As was the case for The Aerosmurf, The Strange Awakening of Lazy Smurf is a collection of six short stories of which the title sequence is but one.

For the title story Peyo dusts off a premise he’d used before in The Astromsurf and gives it a twist. The Smurfs decide to play a prank on their idle member by convincing him he’s slept for two hundred years. Because the other Smurfs are now all old, only he has the youthful energy to refurbish the decaying Smurf village. It’s a lot of fun, and not the only story for which Peyo figured he could repurpose ideas he’d previously used. ‘Disco Smurf’ has the standby of music distracting Papa Smurf from some very tricky potions, ‘The Ogre and the Smurfs’ has similarities to ‘Smurf Soup’, and both ‘Gargamel’s Twin’ and ‘Gargamel and his Nephews’ make use of Gargamel lookalikes.

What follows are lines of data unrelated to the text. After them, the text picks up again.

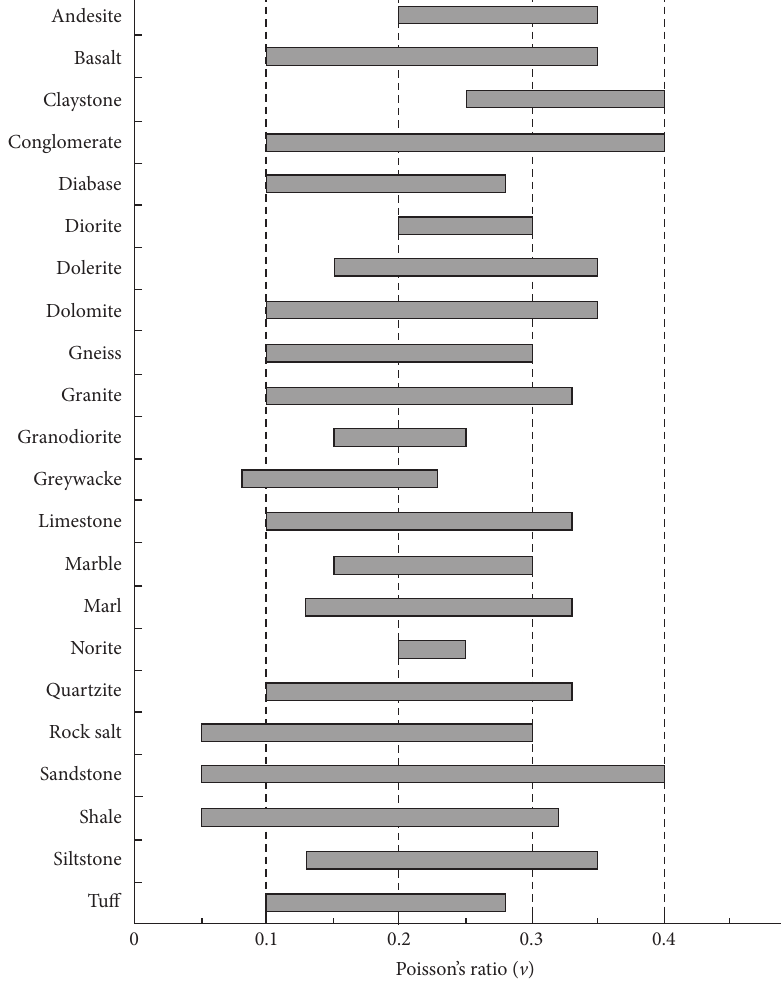
Figure 1: Distribution of Poisson’s ratios for typical types of rocks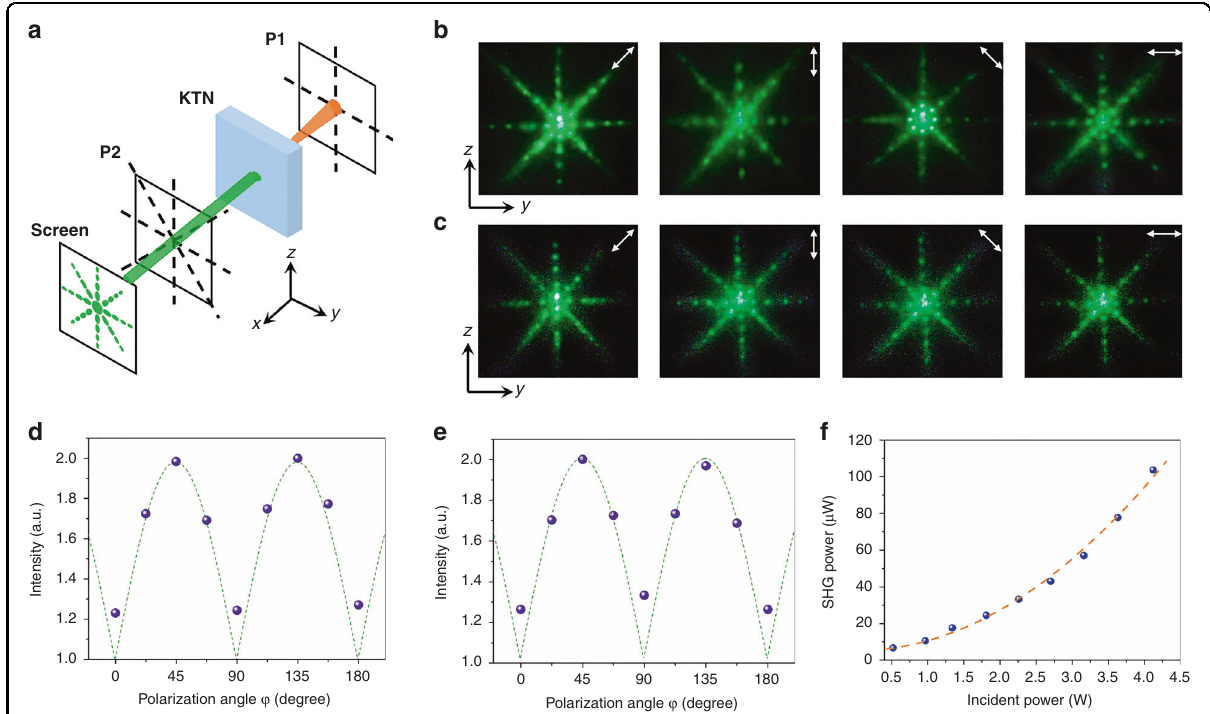
Fig. 4 SH intensity distribution image for different polarizations. a Experimental apparatus for the 3D QPM SHG experiment. b , c SHG spots in different polarization states when the polarization direction of the incident fundamental light is along the y -axis ( b ) and z -axis ( c ). d , e Relative intensity of SHG in different polarization states when the polarization direction of incident fundamental light is along the y -axis ( d ) and z -axis ( e ). f The relationship between the fundamental power and SH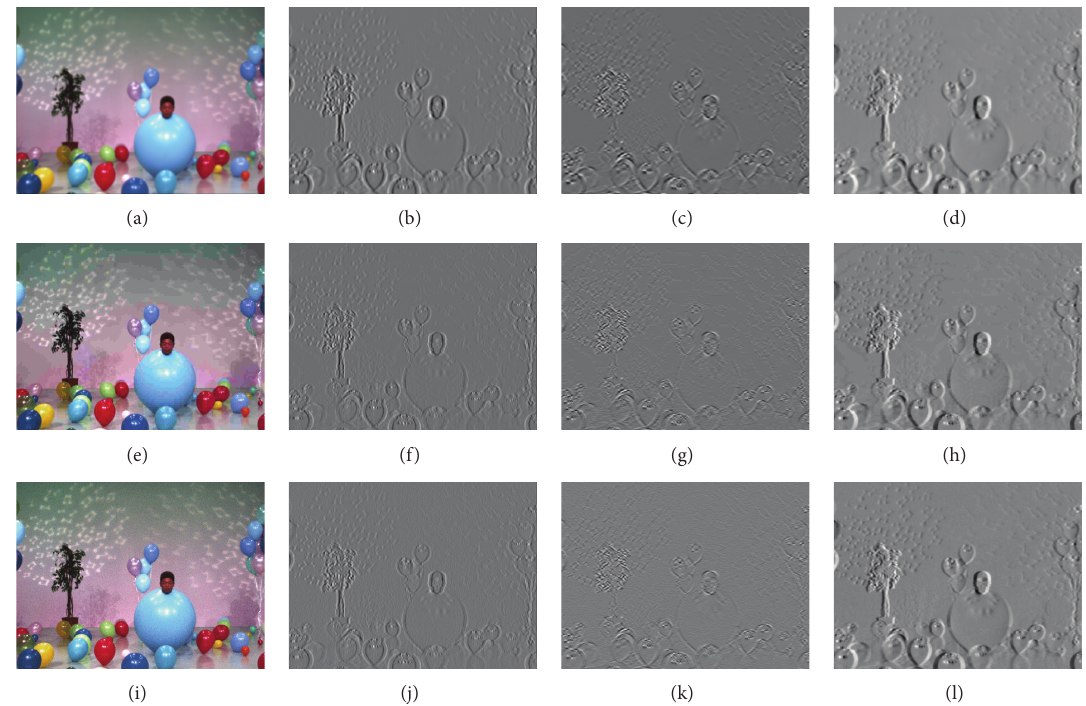
Figure 3: Examples of quality degraded left images and the corresponding gradient maps of “Balloons” test sequence. (a) ∼ (d): (a) Gaussian blurred image; (b) horizontal gradient map of (a); (c) vertical gradient map of (a); (d) viewpoint gradient map of (a). DMOS = 29.435, 3D- GMS = 0.9720; (d) ∼ (g): (e) JPEG compressed image; (f) horizontal gradient map of (e); (g) vertical gradient map of (e); (h) viewpoint gradient map of (e). DMOS = 30.609, 3D-GMS = 0.9803; (i) ∼ (l): (i) WN distorted image; (j) horizontal gradient map of (i); (k) vertical gradient map of (i); (l) viewpoint gradient map of (i). DMOS = 30.130, 3D-GMS =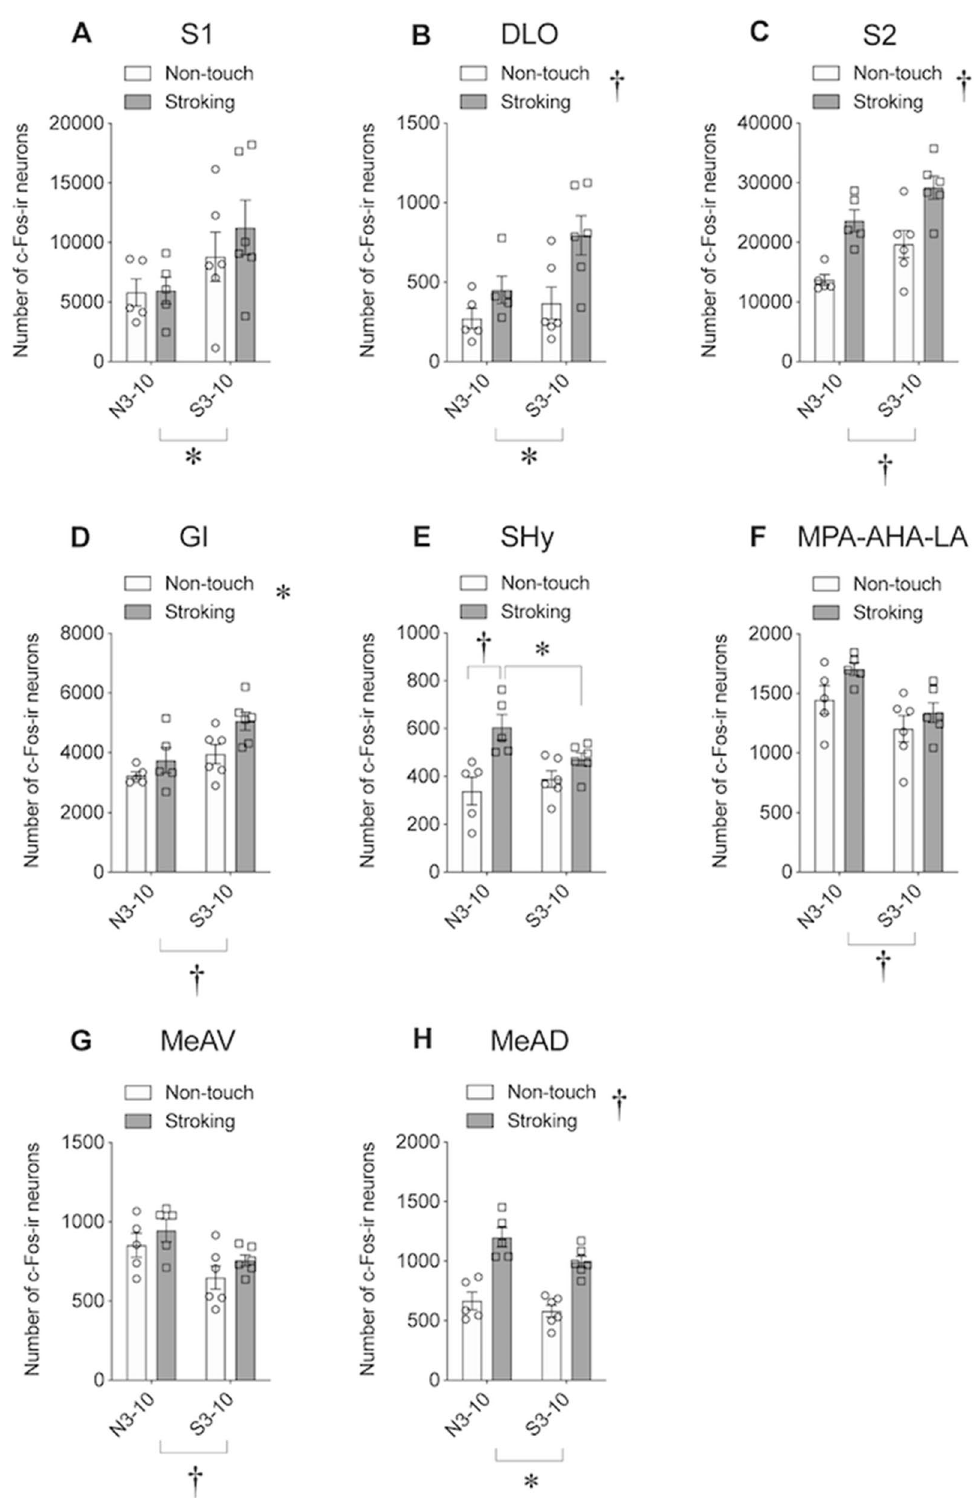
Figure 7. Number of c-Fos immunoreactive (-ir) cells after stroking stimuli. ( A – H ) Numbers of c-Fos-ir cells in the primary somatosensory cortex (S1) ( A ), dorsolateral orbital cortex (DLO) ( B ), secondary somatosensory cortex (S2) ( C ), granular insular cortex (GI) ( D ), septhohypothalamic nucleus (SHy) ( E ), medial preoptic area (MPA)-anterior hypothalamic area (AHA)-lateroanterior hypothalamic area (LA) ( F ), medial amygdaloid nucleus anteroventral part (MeAV) ( G ), and medial amygdaloid nucleus anterodorsal part (MeAD) ( H ). There was a significant effect of group (N3-10 vs. S3-10) in the S1, DLO, S2, GI, MPA-AHA-LA, MeAV, and MeAD. A significant effect of stimuli (non-touch vs. stroking) was also found in the DLO, S2, GI, and MeAD. There was significant interaction in the SHy. †, P < 0.01, *, P < 0.05. Two-way factorial ANOVA (group × stimuli) followed by post-hoc Holm’s test was used (see Supplementary Tables 1–3 for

Even the one story not by Peyo himself ‘Smurfing Smurf’ fits the bill. To call it a sequel is to be too generous, as Studio Peyo repeat practically the same plot as used for ‘Smurf Vacation’ in Smurf vs. Smurf. As previously it’s nicely drawn, but otherwise a pale shadow of Peyo’s own work.

‘Gargamel’s Nephews’ is the most interesting story for reasons that will fly above the heads of most children reading it. It’s Peyo’s little joke about Donald Duck’s relationship with Huey, Dewey and Louie, so each of the nephews is a miniature Gargamel, even down to the bald heads, but he doesn’t attempt a Donald Duck story, fitting the nephews into the Smurfs’ world rather neatly. It’s very funny to see them as only slightly larger than the Smurfs themselves, and Peyo constructs a good slapstick payoff for the story.

Because Peyo is such a superb cartoonist and he’d produced so many Smurfs pages by 1991, it’s easy to undervalue his talent. The Smurfs themselves have an obvious charm, but that they’re embedded in such delightful backgrounds is key to the series. The thoroughly immersive world is something children can relate to and study for the thoughtful little details around the rustic homes constructed within colourful mushrooms.

If being picky about the content, too much of it skates too near previous plots, but there’s no need to read the Smurf books in publication order, and anyone picking up this book first will discover a beautifully drawn selection of funny stories fully showcasing the Smurfs’ world. Peyo’s final Smurfs story follows, The Finance Smurf.